One of these ways is that the hearing aid can detect and adapt to more nuanced changes in the listening environment using auditory scene analysis algorithms. Aside from the core dynamic range compression algorithm, which remaps the normal listening range to the specific range of an individual with hearing loss, other common algorithms include feedback cancellation, which prevents the ‘howling’ that happened with older generation hearing aids, and impulsive noise suppression, whereby a loud slamming door or a dropped item will not become dangerously loud through a hearing aid. The Ezairo 7100 is open-programmable for manufacturers to add their own sophisticated algorithms, too.

“A multi-core architecture delivers significantly more computing capability while maximising battery life,” Waelchli adds. “Four cores running cool are much more efficient than one core running hot.
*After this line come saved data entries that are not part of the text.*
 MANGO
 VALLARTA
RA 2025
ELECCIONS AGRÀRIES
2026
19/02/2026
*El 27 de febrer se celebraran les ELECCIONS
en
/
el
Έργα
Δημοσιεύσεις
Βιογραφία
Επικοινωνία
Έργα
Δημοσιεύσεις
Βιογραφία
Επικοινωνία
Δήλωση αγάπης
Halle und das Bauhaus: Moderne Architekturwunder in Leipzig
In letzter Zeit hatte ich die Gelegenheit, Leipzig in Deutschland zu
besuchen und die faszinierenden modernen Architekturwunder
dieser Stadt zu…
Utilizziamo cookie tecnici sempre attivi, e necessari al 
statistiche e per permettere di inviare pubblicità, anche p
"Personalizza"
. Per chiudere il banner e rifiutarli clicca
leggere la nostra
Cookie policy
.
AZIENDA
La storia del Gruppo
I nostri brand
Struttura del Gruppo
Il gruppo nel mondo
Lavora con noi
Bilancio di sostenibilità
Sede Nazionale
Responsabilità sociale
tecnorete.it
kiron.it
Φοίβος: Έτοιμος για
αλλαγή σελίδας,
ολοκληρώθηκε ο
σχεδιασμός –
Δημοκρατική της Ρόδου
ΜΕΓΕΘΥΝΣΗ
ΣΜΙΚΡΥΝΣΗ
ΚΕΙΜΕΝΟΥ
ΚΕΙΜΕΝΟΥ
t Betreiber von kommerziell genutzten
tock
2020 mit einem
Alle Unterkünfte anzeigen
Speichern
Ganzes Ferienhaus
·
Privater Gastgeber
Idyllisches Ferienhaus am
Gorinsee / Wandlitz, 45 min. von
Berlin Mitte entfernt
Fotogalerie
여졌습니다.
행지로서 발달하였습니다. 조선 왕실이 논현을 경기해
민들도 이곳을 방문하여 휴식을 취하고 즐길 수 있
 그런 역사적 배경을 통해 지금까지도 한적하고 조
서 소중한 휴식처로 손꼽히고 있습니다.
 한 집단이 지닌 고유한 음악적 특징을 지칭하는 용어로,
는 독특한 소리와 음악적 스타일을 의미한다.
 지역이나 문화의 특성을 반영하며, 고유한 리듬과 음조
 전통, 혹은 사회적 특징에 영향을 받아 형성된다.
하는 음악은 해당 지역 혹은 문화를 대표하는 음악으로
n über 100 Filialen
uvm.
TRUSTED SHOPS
We can see the same trend in processors in many applications, including computers and smartphones.”

Technology is also helping shrink the size of hearing aid applications. Clever chip level integration and advanced packaging technologies help minimise the footprint of the electronics to less than 10mm2. Smaller process nodes make electronic devices smaller, but they also help reduce power consumption, meaning batteries can be smaller too. Today’s devices must consumer less than 1mA at 1.25V operating voltage. The widespread behind-the-ear types are becoming receiver-in-canal types, in which the receiver sits inside the ear canal, and more discreet in-the-ear types are becoming popular too.

The future

What might the hearing aid of the future look like? Waelchli offered this: “We believe that hearing aids will be increasingly connected to consumer electronic devices with a wireless link,” he explained. “Hearing aids will be regarded as a bridge between our gadgets and someone’s experience of hearing.”

Wireless technologies using the 2.4GHz band could allow hearing aids to exchange data with a remote device to allow the user to watch TV or talk on the phone using their hearing aid.
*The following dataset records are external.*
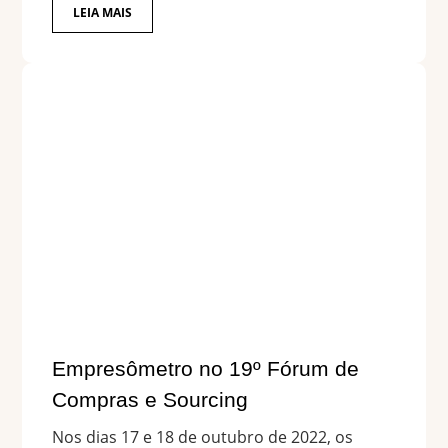
LEIA MAIS
Empresômetro no 19º Fórum de
Compras e Sourcing
Nos dias 17 e 18 de outubro de 2022, os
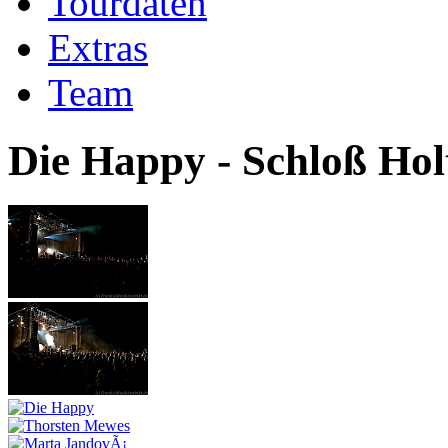
Tourdaten
Extras
Team
Die Happy - Schloß Holt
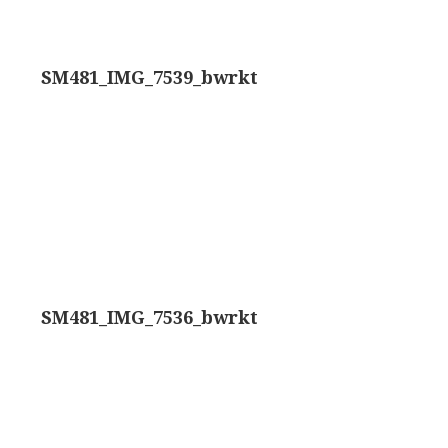
trommelmicroscoop (1869-1873)
SM481_IMG_7539_bwrkt
/ Prazmowski (1870-1880)
870-1890)
)
epareermicroscoop (1870-1890)
lar, Frans (1870-1900)
SM481_IMG_7536_bwrkt
ief IX (ca. 1890)
tativ 3’ (1895-1900)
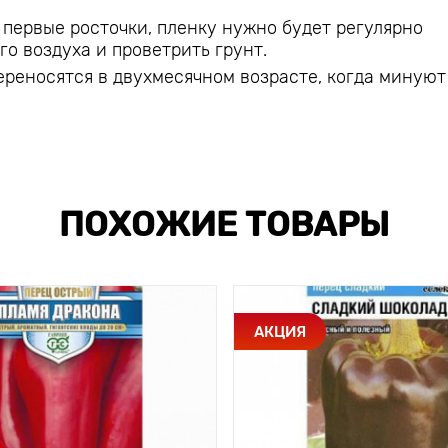
 первые росточки, пленку нужно будет регулярно
о воздуха и проветрить грунт.
ереносятся в двухмесячном возрасте, когда минуют
ПОХОЖИЕ ТОВАРЫ
АКЦИЯ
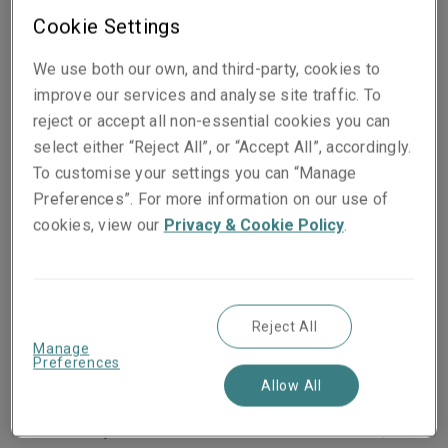
Cookie Settings
We use both our own, and third-party, cookies to
improve our services and analyse site traffic. To
En las últimas décadas, la protección del medio
reject or accept all non-essential cookies you can
ambiente ha cobrado mayor relevancia debido
select either “Reject All”, or “Accept All”, accordingly.
a las cifras alarmantes de contaminación que
To customise your settings you can “Manage
afectan a la población y al Planeta Tierra en
Preferences”. For more information on our use of
general, producto de actividades que el ser
cookies, view our
Privacy & Cookie Policy
.
humano ha impulsado, y que en un momento se
pensaron para facilitar y garantizar su
subsistencia, pero que ineludiblemente han
Reject All
generado una serie de estragos a gran escala
Manage
que es preciso mitigar en la medida de las
Preferences
posibilidades.
Allow All
Con el objetivo de hacer frente a esta situación, en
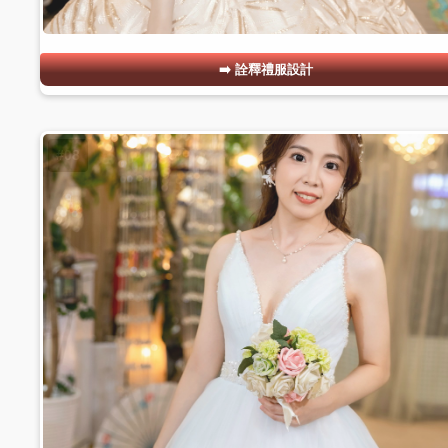
詮釋禮服設計
#08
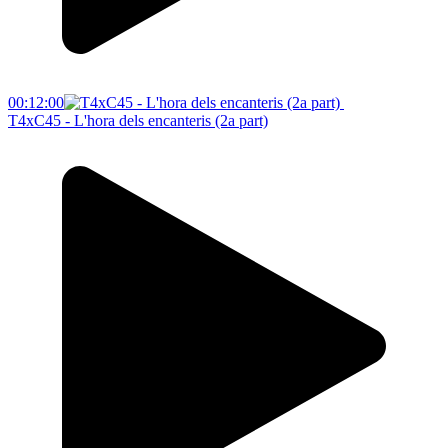
00:12:00
T4xC45 - L'hora dels encanteris (2a part)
“Wireless connectivity allows hearing aid users to experience advances in technology in the same way as anyone else,” he said, adding that there has been a lot of discussion in the industry about a 2.4GHz Bluetooth low energy (Bluetooth Smart) standard for hearing aids.

Near-field communication is also used to allow data exchange from one ear to the other. This is used for binaural processing to increase voice intelligibility and help hearing aid users identify the location of a sound source. The specific technology used is Near-Field Magnetic Induction (NFMI); standard 2.4GHz radio signals are heavily attenuated by someone’s head while magnetic waves pass unimpeded. ON Semiconductor has designed the Exairo 7110 to connect to one or two radios simultaneously.

Looking into the far future, with the physical size of electronics continuing to shrink, will the industry move in the direction of implantable devices? (see implantable wires section below).

“We expect that implantable hearing aids will continue to be used for very specific pathology only,” Waelchli predicted. “Although our DSPs are currently used in cochlear implants, they can be very expensive and require invasive surgery, limiting the procedure to those who suffer from profound hearing loss.”

Implantable wires

Implantable technologies are also coming on in leaps and bounds. For example, TempFlex, recently acquired by Molex, makes MediSpec wire from biocompatible conductor materials that are suitable for use in cochlear implants, amongst other medical applications (Figure 4). These surgically implantable leads are available in 36 to 50 AWG with conductor wall thicknesses down to 0.0127mm.

Figure 4: Tiny wires can be made reliable enough for implantable devices, like this MediSpec wire from Molex

Figure 4: Tiny wires can be made reliable enough for implantable devices, like this MediSpec wire from Molex

A proprietary extrusion process is used to apply insulation around the wire, ensuring accurate concentricity and eliminating any tiny pin-holes that can affect reliability. This insulation is, of course, completely inert.